18 May 2014
The circuit de Catalunya provided the backdrop for the second of the 2014 post race in season tests, but what was learnt? Well for starters we got the first look at the sports attempts to increase the decibel level of the new powerunits, which was a little disastrous to say the least. A foolhardy attempt at increasing the exhausts tailpipe was the first rudimentary attempt at increasing the noise emitted by the powerunits.
The FIA and Mercedes decided to trial the 'megaphone' style exhaust outlet during the post GP test in Barcelona. The 'megaphone' is simply an attempt to amplify the noise already produced by the powerunits, it is simply a means of extruding the pipework so the result is minimal, raising the level of noise emitted but the sound doesn't carry as far.
In reality all I can say is the noise we have is really down to the regulatory changes that were implemented. A turbocharged engine will always produce significantly less noise and be lower pitched than its naturally aspirated counterpart, for two good reasons: The turbo's job is to take the wasted energy normally dumped out of the exhaust, part of which is noise and re-energise it. This means the noise that is normally generated is dampened by the turbines impeller, using that energy (and noise). By virtue of the turbo, turbocharged cars are able to make power at much lower rpm, leading to around 6000 rpms less than with the V8's. (Lest we forget the old dogs were actually able to rev out and make more power past 18,000 rpm) This drop of 6000rpm is a major factor in the audible battle especially as gear change drop off / max performance was actually above what the new powerunits actually rev out to (somewhere between 11,500 to 12,500rpm dependant on team/manufacturer/map choice) making it easy to see why their shrill was much louder / higher pitched.
This latest decibel debacle is another in a long line of comedic episodes created by the sport that calls itself 'the pinnacle of motosport'. For all intents and purposes Formula One is the pinnacle it is a breeding ground for the very best engineers, designers, drivers and one could say manufacturers. However as always Formula One finds itself arguing with how relative it wants and needs to be.
This storm in a teacup could have been avoided some time ago but instead the sport (as it always does) has left itself open to criticism, can't or won't defend itself in a technical matter and instead panders to the neigh sayers. The architecture of the current regulations was not simply dreamt up overnight and in their current guise have been largely available since circa June 2011. The brainchild of former FIA president Max Mosely the original regulations (2010) called for an even more aggressive downsizing of the ICE (Internal Combustion Engine), calling for an inline 4 cylinder 1600cc engine like you would find in most hatchbacks (at the time).

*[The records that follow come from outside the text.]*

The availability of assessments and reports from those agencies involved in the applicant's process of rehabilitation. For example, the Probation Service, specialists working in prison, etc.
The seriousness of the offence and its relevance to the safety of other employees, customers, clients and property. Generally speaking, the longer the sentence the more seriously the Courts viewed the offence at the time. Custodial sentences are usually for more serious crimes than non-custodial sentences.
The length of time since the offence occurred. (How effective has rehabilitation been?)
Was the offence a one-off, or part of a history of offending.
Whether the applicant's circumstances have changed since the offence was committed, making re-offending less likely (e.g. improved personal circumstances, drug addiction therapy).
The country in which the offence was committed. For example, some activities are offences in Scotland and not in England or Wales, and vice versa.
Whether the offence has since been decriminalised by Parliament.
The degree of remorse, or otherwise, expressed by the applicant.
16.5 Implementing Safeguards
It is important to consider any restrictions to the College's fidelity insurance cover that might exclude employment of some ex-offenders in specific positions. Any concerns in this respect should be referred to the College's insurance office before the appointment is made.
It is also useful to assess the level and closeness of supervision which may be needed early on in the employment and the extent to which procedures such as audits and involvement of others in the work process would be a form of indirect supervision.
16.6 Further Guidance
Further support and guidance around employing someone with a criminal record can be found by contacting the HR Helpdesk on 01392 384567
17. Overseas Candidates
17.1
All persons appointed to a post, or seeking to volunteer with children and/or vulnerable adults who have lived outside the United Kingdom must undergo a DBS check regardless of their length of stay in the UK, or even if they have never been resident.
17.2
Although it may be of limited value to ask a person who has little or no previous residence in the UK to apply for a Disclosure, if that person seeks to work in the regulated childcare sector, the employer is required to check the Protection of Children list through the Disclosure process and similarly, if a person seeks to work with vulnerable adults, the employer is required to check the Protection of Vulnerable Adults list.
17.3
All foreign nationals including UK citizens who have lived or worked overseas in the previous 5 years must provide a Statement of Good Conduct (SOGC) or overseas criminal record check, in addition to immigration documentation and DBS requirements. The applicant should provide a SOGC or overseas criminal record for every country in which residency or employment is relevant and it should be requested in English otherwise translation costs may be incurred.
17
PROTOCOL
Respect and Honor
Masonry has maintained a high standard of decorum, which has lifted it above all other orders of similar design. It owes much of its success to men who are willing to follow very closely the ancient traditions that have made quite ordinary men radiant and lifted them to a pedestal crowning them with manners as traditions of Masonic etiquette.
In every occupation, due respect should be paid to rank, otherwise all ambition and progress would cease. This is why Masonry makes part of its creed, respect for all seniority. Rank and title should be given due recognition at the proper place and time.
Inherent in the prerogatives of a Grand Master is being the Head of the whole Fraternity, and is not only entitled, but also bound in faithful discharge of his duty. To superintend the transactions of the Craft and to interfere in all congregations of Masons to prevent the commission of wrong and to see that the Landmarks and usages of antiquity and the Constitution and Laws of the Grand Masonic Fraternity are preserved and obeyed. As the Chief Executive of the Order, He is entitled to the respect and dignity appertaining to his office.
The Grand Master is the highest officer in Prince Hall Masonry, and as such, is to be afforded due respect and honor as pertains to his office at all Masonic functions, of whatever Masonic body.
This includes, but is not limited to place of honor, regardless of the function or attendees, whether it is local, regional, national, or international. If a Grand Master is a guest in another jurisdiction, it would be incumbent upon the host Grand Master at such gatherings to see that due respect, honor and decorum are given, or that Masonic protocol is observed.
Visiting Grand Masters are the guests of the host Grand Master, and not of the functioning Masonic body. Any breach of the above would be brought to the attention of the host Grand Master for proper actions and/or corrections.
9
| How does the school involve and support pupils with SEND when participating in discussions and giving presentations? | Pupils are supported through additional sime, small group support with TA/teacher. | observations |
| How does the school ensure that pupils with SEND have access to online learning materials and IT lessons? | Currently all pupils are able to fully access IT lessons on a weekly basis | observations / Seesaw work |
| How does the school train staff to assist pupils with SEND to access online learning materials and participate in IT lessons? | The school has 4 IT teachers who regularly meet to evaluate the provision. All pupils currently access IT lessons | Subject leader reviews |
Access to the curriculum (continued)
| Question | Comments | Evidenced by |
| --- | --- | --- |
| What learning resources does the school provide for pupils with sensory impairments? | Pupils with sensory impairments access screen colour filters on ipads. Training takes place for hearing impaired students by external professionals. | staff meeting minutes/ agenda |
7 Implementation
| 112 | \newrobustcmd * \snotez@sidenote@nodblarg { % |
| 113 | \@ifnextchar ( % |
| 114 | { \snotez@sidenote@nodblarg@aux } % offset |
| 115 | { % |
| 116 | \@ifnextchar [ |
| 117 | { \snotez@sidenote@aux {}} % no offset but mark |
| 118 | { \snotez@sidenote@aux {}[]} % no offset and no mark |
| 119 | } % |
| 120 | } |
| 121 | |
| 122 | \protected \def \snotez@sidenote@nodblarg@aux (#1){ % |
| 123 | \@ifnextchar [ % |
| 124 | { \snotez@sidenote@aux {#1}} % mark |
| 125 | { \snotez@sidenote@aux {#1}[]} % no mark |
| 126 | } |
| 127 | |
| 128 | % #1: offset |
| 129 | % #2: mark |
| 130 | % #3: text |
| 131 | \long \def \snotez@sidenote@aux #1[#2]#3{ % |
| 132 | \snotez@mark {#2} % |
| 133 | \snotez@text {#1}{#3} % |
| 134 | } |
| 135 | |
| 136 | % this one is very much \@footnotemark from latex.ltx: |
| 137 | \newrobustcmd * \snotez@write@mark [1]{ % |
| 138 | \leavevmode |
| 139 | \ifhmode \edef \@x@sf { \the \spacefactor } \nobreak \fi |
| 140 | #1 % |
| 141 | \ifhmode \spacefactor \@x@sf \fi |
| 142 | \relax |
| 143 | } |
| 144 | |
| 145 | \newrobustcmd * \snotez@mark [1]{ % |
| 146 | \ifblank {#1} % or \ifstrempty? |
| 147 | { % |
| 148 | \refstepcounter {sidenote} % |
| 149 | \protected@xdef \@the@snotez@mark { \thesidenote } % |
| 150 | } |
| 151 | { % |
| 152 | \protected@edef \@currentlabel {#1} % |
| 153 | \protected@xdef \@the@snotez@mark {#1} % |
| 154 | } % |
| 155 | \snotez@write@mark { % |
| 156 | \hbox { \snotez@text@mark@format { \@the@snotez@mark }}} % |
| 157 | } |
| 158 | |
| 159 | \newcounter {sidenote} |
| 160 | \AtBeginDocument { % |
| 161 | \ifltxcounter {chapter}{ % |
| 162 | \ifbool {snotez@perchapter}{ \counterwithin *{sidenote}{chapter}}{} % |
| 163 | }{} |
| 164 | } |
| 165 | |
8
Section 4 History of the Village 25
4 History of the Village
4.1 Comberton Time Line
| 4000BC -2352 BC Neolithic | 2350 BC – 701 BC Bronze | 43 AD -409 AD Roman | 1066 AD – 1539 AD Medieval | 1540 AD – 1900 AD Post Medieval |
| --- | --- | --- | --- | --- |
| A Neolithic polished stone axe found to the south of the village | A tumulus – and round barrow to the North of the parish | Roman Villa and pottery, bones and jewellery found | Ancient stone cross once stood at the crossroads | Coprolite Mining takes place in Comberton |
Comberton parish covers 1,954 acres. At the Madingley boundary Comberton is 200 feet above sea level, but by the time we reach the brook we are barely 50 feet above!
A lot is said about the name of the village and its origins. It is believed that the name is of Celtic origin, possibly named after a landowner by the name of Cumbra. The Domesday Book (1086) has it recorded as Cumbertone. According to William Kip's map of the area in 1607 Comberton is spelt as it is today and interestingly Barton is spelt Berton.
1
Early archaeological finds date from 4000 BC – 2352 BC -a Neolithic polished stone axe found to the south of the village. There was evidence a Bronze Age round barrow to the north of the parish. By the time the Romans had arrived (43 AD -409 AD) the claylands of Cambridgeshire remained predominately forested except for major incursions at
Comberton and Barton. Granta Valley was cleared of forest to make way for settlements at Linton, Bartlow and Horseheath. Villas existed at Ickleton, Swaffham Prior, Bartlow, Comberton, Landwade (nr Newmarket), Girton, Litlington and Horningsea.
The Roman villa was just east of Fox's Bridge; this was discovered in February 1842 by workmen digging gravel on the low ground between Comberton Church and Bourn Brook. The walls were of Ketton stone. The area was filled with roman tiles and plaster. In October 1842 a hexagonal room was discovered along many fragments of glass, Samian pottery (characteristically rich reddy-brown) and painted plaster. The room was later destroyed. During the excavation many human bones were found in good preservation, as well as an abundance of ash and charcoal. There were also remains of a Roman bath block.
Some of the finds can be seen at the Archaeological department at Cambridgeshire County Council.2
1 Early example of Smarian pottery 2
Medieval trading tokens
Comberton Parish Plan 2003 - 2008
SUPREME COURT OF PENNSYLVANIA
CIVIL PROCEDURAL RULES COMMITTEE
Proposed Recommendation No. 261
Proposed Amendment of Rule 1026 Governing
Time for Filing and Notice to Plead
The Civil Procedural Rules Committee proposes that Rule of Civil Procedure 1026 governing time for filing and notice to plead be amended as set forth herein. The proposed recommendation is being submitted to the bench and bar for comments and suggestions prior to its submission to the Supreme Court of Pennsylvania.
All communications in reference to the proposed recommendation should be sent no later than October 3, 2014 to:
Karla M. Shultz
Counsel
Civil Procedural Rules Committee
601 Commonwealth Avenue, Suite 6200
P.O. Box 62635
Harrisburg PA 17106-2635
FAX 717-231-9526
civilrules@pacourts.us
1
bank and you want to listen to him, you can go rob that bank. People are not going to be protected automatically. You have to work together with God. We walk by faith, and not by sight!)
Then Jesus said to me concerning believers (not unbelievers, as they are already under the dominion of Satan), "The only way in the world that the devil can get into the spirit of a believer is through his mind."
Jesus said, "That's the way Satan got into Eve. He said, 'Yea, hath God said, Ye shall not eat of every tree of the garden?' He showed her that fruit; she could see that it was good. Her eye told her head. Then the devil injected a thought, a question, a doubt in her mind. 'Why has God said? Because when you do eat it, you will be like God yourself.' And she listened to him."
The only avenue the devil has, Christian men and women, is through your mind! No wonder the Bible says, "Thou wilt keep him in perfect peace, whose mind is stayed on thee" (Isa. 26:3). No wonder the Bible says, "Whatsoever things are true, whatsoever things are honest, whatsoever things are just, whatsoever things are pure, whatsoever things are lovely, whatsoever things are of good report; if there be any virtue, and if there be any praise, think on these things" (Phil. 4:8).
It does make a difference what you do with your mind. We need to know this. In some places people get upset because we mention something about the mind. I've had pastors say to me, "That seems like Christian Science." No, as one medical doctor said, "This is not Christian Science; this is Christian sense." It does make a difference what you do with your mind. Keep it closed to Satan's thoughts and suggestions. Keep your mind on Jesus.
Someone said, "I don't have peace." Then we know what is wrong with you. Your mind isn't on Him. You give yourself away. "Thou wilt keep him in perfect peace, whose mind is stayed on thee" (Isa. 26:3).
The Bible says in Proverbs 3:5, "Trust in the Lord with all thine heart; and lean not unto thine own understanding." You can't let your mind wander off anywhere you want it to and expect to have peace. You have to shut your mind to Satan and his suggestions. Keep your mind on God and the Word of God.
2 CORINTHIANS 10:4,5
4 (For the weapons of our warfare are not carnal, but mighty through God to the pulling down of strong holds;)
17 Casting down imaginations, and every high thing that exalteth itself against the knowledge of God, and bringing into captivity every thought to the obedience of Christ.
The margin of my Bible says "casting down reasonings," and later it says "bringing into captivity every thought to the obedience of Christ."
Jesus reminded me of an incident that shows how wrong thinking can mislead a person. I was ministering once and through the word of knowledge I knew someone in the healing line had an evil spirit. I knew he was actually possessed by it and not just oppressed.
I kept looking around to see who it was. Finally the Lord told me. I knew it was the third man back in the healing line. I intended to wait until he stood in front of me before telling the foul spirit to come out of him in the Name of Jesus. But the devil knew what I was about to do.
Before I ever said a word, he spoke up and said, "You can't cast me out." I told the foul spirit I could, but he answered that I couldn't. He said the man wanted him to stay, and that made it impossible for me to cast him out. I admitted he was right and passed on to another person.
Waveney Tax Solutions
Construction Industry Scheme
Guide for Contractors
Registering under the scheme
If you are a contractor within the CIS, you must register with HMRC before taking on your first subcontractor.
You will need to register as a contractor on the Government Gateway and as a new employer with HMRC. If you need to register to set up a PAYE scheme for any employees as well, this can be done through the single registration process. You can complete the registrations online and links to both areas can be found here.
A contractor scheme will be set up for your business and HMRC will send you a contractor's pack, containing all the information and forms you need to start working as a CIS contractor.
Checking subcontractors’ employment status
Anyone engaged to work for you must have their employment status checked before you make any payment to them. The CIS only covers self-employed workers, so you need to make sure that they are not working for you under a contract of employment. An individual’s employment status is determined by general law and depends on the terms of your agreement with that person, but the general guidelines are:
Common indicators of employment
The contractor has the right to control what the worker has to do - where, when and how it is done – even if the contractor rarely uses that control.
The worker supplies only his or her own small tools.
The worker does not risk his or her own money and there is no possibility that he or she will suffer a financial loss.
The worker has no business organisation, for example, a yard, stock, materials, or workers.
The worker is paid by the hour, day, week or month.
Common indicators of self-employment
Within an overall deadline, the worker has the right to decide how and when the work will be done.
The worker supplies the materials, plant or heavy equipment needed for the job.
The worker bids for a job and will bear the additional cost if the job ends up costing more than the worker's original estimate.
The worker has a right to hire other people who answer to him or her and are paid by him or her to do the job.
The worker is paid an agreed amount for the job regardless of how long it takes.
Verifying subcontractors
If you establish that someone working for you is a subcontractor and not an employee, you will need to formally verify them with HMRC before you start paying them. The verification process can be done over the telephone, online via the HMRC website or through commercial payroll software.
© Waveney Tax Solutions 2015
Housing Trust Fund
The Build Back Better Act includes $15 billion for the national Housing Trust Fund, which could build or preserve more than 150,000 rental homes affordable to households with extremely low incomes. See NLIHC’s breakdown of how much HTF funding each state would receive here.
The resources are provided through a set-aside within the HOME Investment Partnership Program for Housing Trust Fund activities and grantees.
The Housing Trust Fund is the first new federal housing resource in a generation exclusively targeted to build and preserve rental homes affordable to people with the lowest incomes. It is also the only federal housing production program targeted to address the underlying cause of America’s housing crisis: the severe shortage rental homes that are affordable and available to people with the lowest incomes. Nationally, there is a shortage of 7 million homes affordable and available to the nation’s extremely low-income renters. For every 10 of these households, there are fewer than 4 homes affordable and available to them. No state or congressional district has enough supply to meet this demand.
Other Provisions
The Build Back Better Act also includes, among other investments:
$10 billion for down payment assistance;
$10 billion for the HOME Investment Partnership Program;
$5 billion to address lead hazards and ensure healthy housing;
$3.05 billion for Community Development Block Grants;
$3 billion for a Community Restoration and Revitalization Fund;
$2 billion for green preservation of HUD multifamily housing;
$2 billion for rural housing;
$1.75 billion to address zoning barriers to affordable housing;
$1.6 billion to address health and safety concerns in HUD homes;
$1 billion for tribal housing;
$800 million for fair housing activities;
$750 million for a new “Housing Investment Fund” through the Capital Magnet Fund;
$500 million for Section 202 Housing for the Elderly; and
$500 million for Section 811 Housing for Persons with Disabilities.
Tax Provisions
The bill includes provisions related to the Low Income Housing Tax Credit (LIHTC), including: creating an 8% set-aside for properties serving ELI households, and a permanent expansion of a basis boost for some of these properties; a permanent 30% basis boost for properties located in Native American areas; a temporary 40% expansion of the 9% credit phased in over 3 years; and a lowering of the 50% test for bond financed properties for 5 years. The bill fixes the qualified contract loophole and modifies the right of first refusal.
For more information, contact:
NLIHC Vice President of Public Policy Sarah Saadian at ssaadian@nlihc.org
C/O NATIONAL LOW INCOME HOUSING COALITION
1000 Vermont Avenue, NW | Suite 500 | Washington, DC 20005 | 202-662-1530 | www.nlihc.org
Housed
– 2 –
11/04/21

The plan to switch to inline 4's (originally earmarked for 2013) was met with objection from Bernie and Ferrari, who believed the radical change in engine architecture may well help to drive a change in the motor industry but was too far removed from the spirit of Formula One. The biggest losers in this debacle was those that had already invested time, money and R&D in the inline 4 concepts, to get ahead of the competition for the planned change in 2013. Renault, Cosworth & even P.U.R.E had actively driven resources in this direction, to steal a march on not only the current F1 suppliers (Mercedes & Ferrari) but any other manufacturers that had been enticed by these new regulations. This was real world investment that was essentially shelved, making way for another costly development in the shape of a V6 1600cc ICE. The change in ICE architecture was also met with a years delay in regulation change affording the manufacturers more time to develop the technology.
This in my opinion was the first blow in what has become a cascading change to the landscape of how the regulations are shaped. Ferrari has always held firm in its stance that Formula One needs Ferrari as much as Ferrari needs it but over recent seasons other teams have adopted this stance too. The teams now have far too much power to influence the direction in which the sport is taken and essentially meet their own needs, even if those needs are greater than the sport itself. The sport is constantly looking to be something different and that suits all parties rather than those parties conforming to the construct.
The Strategy Group is the latest in a long line of initiatives that see's the power of the sport placed in the wrong hands. The group consists of just six members (Mercedes, Red Bull, Ferrari, Williams, McLaren and one floating member based on finishing position, currently occupied by Lotus) from the sports eleven teams giving a poor representation of what is needed in the sport to create balance. Of course one of the five other teams is represented, as Toro Rosso's say will be the same as Red Bulls. This leaves Force India, Sauber, Marussia and Caterham without a voice, as they're the teams that are probably most affected by any regulatory change due to their lack of resources compared to the other teams, I'm sure they find this an extremely bitter pill to swallow. The aim of the strategy group is to create a dialogue between the teams and the FIA, paving the way for changes to the sport. This is a slippery slope in my opinion with the regulatory body (the FIA) the only party who should be involved in the decision making process. The strategy group are making thinly veiled attempts at passing off some of their recommendations as being aimed at increasing the show for the public, however as always I'd suggest this is really an attempt at driving forward their own agendas.
Going back to the sound of Formula One and it's easy to see that the noise we have now is based on the architecture of the technology in use, any changes to improve the sound will either be frankly ridiculous (like the exhaust tested by Mercedes) or require regulatory change. The latter isn't viable, even with the PU's being re-homologated for 2015 their design is already well under way, changes now would be catastrophic. This makes life difficult for Bernie who is under pressure from the circuit owners that have contracts with Formula One and feel they aren't getting what they paid for. I do empathize with them but they too must have been naive, not able to think for themselves or have people around that are technically inept in order that they didn't understand the switch to the new powerunits would lower the volume. Afterall it's not like we haven't been here before and seen downsizing, furthermore this technology is new to Formula One and so I'll guarantee that there is still some movement in terms of both performance and therefore the audio, changing the sound of F1 as the teams begin to understand it (just think about the machine gun sound of 2011 when Formula One used off throttle blowing to garner more performance).
I remain ok with the sound, as I'm hearing much more of what's going on with the car, like tyres squealing under load and the plank bottoming out. However I do think FOM could do a much better job of working on the sound levels to give the broadcasters more to work with, afterall I prefer to hear the car than some of the mistakes in the commentary ;).